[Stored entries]
+++
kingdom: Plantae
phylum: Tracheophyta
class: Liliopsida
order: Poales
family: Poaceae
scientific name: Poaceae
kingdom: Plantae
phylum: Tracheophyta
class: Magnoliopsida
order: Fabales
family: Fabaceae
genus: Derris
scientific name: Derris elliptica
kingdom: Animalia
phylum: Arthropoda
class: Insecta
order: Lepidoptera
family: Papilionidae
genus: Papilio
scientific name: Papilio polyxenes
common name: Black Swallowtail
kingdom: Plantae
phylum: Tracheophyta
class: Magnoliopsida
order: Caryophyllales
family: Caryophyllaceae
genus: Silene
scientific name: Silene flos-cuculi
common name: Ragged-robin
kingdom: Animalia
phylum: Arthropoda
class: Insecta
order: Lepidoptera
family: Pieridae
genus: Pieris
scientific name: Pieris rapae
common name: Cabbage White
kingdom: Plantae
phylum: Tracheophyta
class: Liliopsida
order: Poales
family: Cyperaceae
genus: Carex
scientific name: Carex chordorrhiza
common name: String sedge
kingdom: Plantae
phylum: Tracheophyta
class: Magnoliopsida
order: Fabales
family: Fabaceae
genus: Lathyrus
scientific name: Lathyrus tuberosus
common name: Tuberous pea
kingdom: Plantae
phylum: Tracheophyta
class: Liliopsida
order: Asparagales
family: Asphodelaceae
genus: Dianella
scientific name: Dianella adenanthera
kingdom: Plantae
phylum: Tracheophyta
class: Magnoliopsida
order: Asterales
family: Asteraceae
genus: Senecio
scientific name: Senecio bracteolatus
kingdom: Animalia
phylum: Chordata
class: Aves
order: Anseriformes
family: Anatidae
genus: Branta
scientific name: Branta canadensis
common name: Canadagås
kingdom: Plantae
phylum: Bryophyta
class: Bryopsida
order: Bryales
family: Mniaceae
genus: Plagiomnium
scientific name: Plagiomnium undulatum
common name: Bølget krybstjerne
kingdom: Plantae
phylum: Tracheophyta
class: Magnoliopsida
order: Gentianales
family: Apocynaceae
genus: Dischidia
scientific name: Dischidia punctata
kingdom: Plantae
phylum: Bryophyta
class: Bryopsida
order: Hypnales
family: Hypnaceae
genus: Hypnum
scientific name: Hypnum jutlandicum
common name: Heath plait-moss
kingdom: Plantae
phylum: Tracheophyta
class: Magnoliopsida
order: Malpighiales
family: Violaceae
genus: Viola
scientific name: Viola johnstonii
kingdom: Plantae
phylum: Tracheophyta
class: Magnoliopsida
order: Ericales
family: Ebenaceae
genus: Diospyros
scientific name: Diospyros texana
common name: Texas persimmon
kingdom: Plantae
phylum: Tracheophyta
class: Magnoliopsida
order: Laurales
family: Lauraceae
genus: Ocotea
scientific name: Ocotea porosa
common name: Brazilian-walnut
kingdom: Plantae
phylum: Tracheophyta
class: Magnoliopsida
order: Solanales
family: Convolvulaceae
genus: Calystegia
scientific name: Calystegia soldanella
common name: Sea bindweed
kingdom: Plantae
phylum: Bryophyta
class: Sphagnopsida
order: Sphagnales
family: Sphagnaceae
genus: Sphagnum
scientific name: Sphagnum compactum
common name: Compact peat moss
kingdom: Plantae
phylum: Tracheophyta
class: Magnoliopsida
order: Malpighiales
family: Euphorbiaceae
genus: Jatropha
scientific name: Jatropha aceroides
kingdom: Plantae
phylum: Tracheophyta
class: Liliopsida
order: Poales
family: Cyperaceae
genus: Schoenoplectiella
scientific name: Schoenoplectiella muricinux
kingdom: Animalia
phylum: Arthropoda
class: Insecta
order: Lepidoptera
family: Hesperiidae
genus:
+++
### Task prompt
Please write out the stretch of the listing from the line containing "scientific name: Viola johnstonii" through the line containing "order: Laurales", copying each line exactly as it appears.

### Answer to this exercise
scientific name: Viola johnstonii
kingdom: Plantae
phylum: Tracheophyta
class: Magnoliopsida
order: Ericales
family: Ebenaceae
genus: Diospyros
scientific name: Diospyros texana
common name: Texas persimmon
kingdom: Plantae
phylum: Tracheophyta
class: Magnoliopsida
order: Laurales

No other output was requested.